**Podany tekst:**
Nasza Loteria SR - pasek na kartach artykułów

Boniek i Kałuża

JOT
PZPN (ściślej - Michał Listkiewicz i Henryk Apostel) podjął śmiałą decyzję powierzenia prowadzenia reprezentacji piłkarzy Zbigniewowi Bońkowi.

Moja dogrywka

   Śmiałą - albowiem zarazem postanowiono zmierzyć się z tezą, że wybitni sportowcy nie zostają potem znakomitymi szkoleniowcami. W latach 90. wśród kandydatów do roli selekcjonera wymieniano np. Włodzimierza Lubańskiego i Grzegorza Latę, ale na taki krok nikt się wtedy nie zdecydował. Wspomniani kandydaci nie mieli bowiem znaczącego dorobku trenerskiego. Teraz Boniek jest w podobnej sytuacji - trudno bowiem jego wyniki podczas krótkiej pracy we Włoszech uznać za rewelacyjne. Zresztą sam Boniek zszedł z ławki trenera. Aż PZPN tym razem zaryzykował.

**Zadanie:** Powtórz słowo w słowo cały tekst o Bońku jako selekcjonerze. Ten wykaz nie będzie potrzebny.

Zapisane wpisy danych
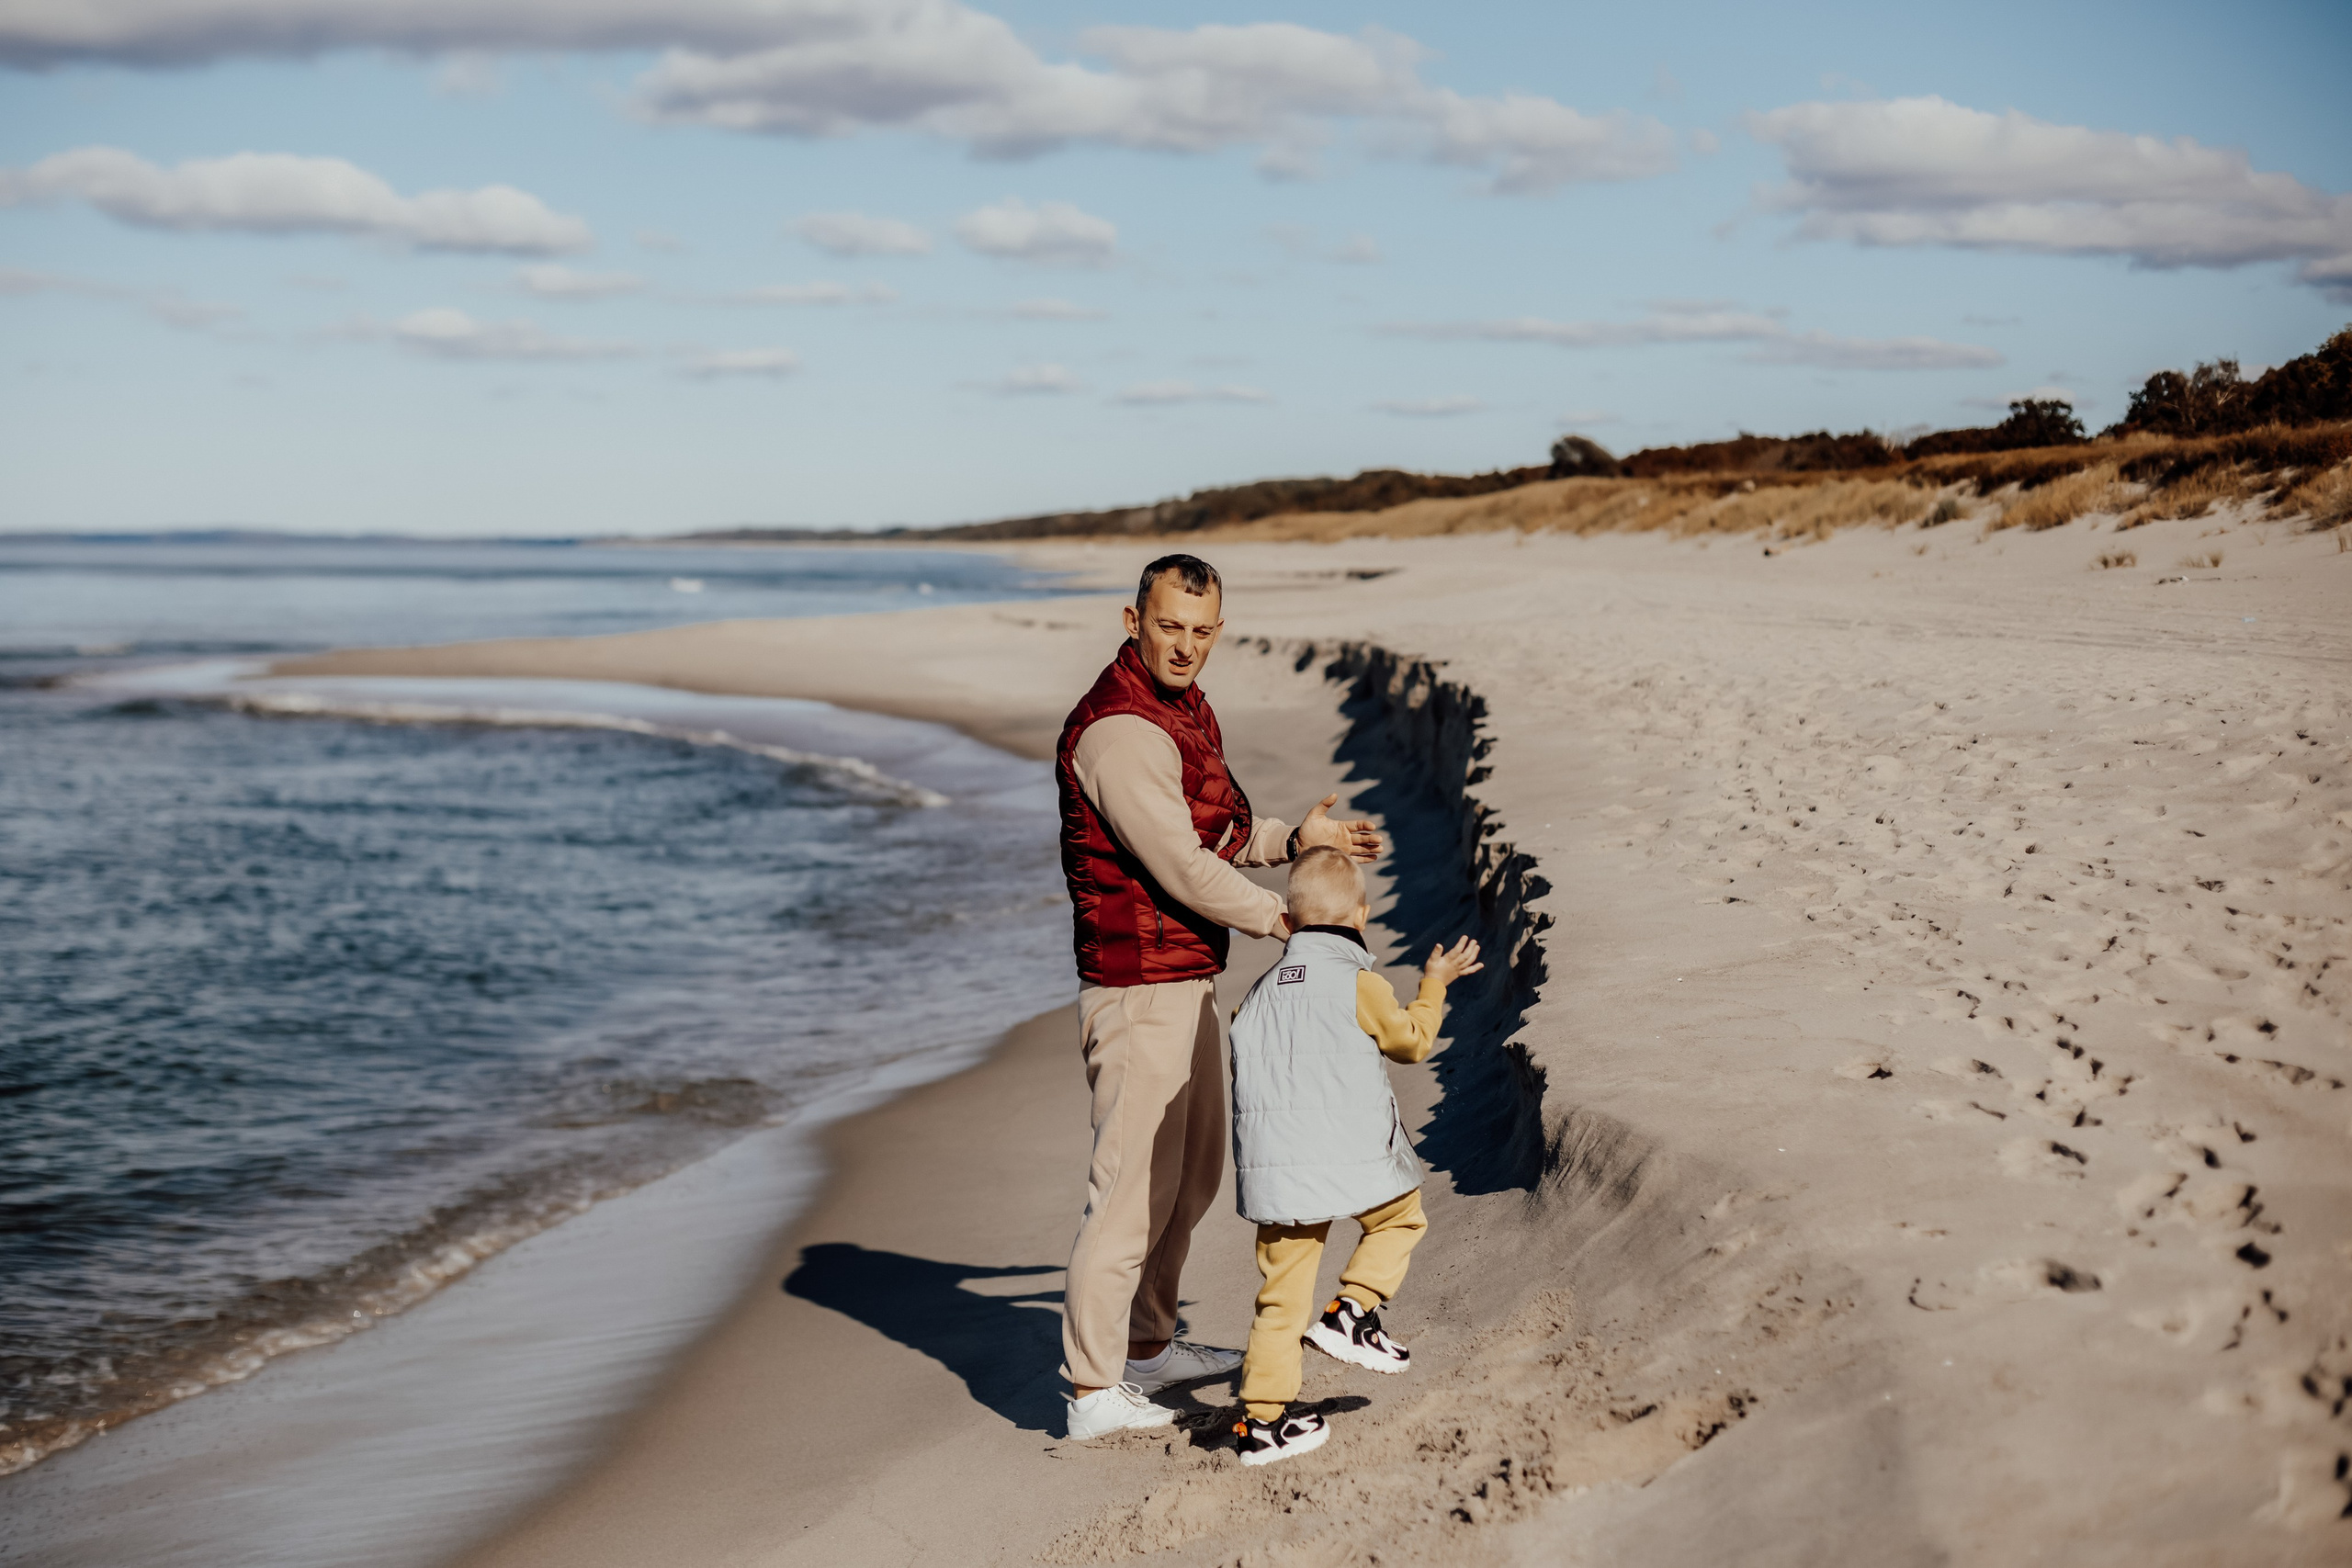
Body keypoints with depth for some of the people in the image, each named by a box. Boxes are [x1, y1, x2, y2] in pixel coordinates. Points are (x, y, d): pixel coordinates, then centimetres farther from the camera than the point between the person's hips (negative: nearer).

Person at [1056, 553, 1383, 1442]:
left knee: (1191, 1172, 21)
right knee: (1132, 1189, -6)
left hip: (1189, 985, 10)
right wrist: (1281, 919, -11)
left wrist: (1293, 838, 7)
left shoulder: (1184, 711, 12)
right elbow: (1182, 868, -22)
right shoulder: (1119, 731, -21)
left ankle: (1149, 1348, 34)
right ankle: (1093, 1392, 0)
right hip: (1140, 992, -10)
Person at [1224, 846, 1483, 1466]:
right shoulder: (1359, 984, -4)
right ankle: (1351, 1311, 6)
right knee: (1401, 1215, 23)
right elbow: (1411, 1041, 10)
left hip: (1271, 1168, 5)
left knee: (1282, 1291, 8)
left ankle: (1263, 1418, 7)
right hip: (1348, 1158, -5)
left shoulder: (1261, 990, 12)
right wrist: (1434, 983, 26)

**Wynik:**
Nasza Loteria SR - pasek na kartach artykułów

Boniek i Kałuża

JOT
PZPN (ściślej - Michał Listkiewicz i Henryk Apostel) podjął śmiałą decyzję powierzenia prowadzenia reprezentacji piłkarzy Zbigniewowi Bońkowi.

Moja dogrywka

   Śmiałą - albowiem zarazem postanowiono zmierzyć się z tezą, że wybitni sportowcy nie zostają potem znakomitymi szkoleniowcami. W latach 90. wśród kandydatów do roli selekcjonera wymieniano np. Włodzimierza Lubańskiego i Grzegorza Latę, ale na taki krok nikt się wtedy nie zdecydował. Wspomniani kandydaci nie mieli bowiem znaczącego dorobku trenerskiego. Teraz Boniek jest w podobnej sytuacji - trudno bowiem jego wyniki podczas krótkiej pracy we Włoszech uznać za rewelacyjne. Zresztą sam Boniek zszedł z ławki trenera. Aż PZPN tym razem zaryzykował.